Jumelage 2019

Am Himmelfahrtswochenende 2019 waren wir an der Reihe, unsere französische Partnergemeinde in Sonchamp zu besuchen. Nach kurzweiliger Busfahrt wurden wir mit Knabbereien und sommerlichen Getränken am Rathaus begrüßt und verbrachten den Abend in unseren Gastfamilien.

Das Ausflugsprogramm für den Freitag führte uns zu einem großen Wildgehege mit exotischen Tieren, Safari und Picknick. Der Abend gehörte wieder den Familien in kleiner oder größerer Runde bei Wein oder Gegrilltem.

Am Samstag standen individuelle Exkursionen an. Von gemütlichen Spaziergängen bis zum Besuch von Paris wurde wohl Einiges unternommen.

Der Abend wurde mit dem offiziellen Teil der Partnerschaft im Rathaus eröffnet.

In den kurzen und herzlichen Ansprachen unter Anderem von Maire Monique Guénin und Bürgermeisterin Claudia Schnabel merkte man, dass Entfernung und Zeit einer gewachsenen und ehrlichen Freundschaft zweier Dörfer nicht entgegenstehen.

Nach dem Essen, nach vielen Gesprächen, Tanz und Musik klang der Abend aus.

Der Sonntag bot dann noch einmal die Herausforderung, sich vor der Abfahrt von allen alten und vielleicht neuen Bekanntschaften zu verabschieden und zum gemeinsamen Gruppenfoto zu postieren.

Wie bei den Fronhäuser Mitgliedern der Jumelage, so unterliegt auch die Gruppe aus Sonchamp einem steten Wandel. Die kleine Reise, die die verschiedenen Generationen, alljährlich gemeinsam antreten, bedeutet mehr als nur ein netter Wochenendausflug.

Wir freuen uns deshalb auch über neue Teilnehmer, ob allein oder als Familie, die neugierig auf unsere Französischen Freunde sind und die Partnerschaft mitgestalten wollen.

 

Was ist die Jumelage Fronhausen mit Sonchamp?

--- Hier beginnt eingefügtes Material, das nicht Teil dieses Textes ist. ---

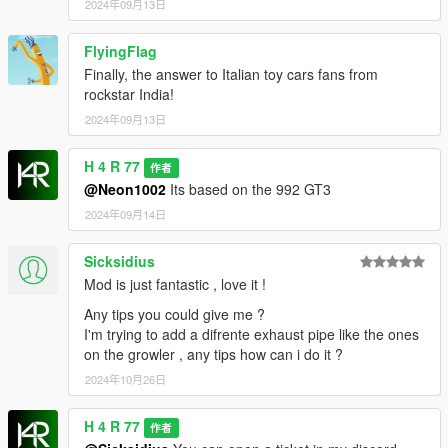
2024年09月13日
FlyingFlag
Finally, the answer to Italian toy cars fans from
rockstar India!
2024年09月13日
H 4 R 77
作者
@Neon1002
Its based on the 992 GT3
2024年09月14日
Sicksidius
Mod is just fantastic , love it !
Any tips you could give me ?
I'm trying to add a difrente exhaust pipe like the ones
on the growler , any tips how can i do it ?
2024年10月26日
H 4 R 77
作者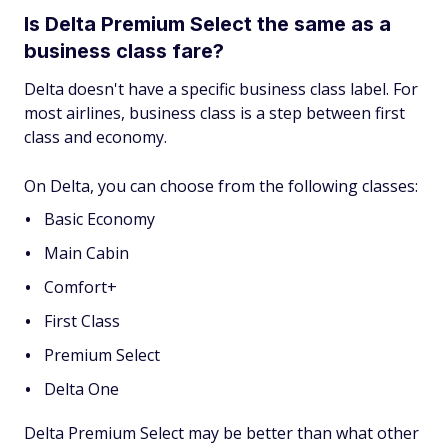
Is Delta Premium Select the same as a
business class fare?
Delta doesn't have a specific business class label. For
most airlines, business class is a step between first
class and economy.
On Delta, you can choose from the following classes:
Basic Economy
Main Cabin
Comfort+
First Class
Premium Select
Delta One
Delta Premium Select may be better than what other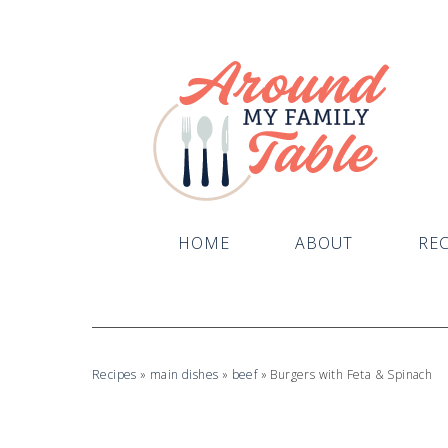
HOME
ABOUT
REC
Recipes
»
main dishes
»
beef
»
Burgers with Feta & Spinach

Die Verschwisterung (franz. Jumelage) der Gemeinden Fronhausen und Sonchamp besteht seit Ende der 1970er Jahre und wurde 1981 offiziell von den Bürgermeistern beider Gemeinden beurkundet.

Die Gemeinschaft wurde von einem aus Gießen stammenden, im dritten Reich vertrieben jüdischen Bürgermeister aus Sonchamp initiiert. Das Ziel der Verschwisterung ist entsprechend die Entwicklung der Deutsch-Französischen Freundschaft durch Kontakt und Austausch “normaler” Bürger.

Am Beginn des Austauschs standen Fahrten einzelner Fronhäuser und vor allem der Feuerwehren. In den Jahren darauf entwickelte sich ein jährlicher alternierender Besuch einer Delegation in der anderen Partnergemeinde. Die Delegation besteht aus Bürgern aller Altersklassen, von Kindern bis Senioren, die z.T. seit Beginn der Verschwisterung dabei geblieben sind. Die Gäste werden von den Gastgebern in ihren Häusern beherbergt. Es gibt ein Programm mit einem Empfang bei Ankunft, einer Ausflugsfahrt, sowie einem festlichen Abend.

Mitmachen kann jeder Bürger Fronhausens, auch französisch Kenntnisse sind nicht notwendig. Verständigung geht auf vielerlei Wegen. Wir freuen uns über jeden der dazu stößt, gerne auch ganze Familien.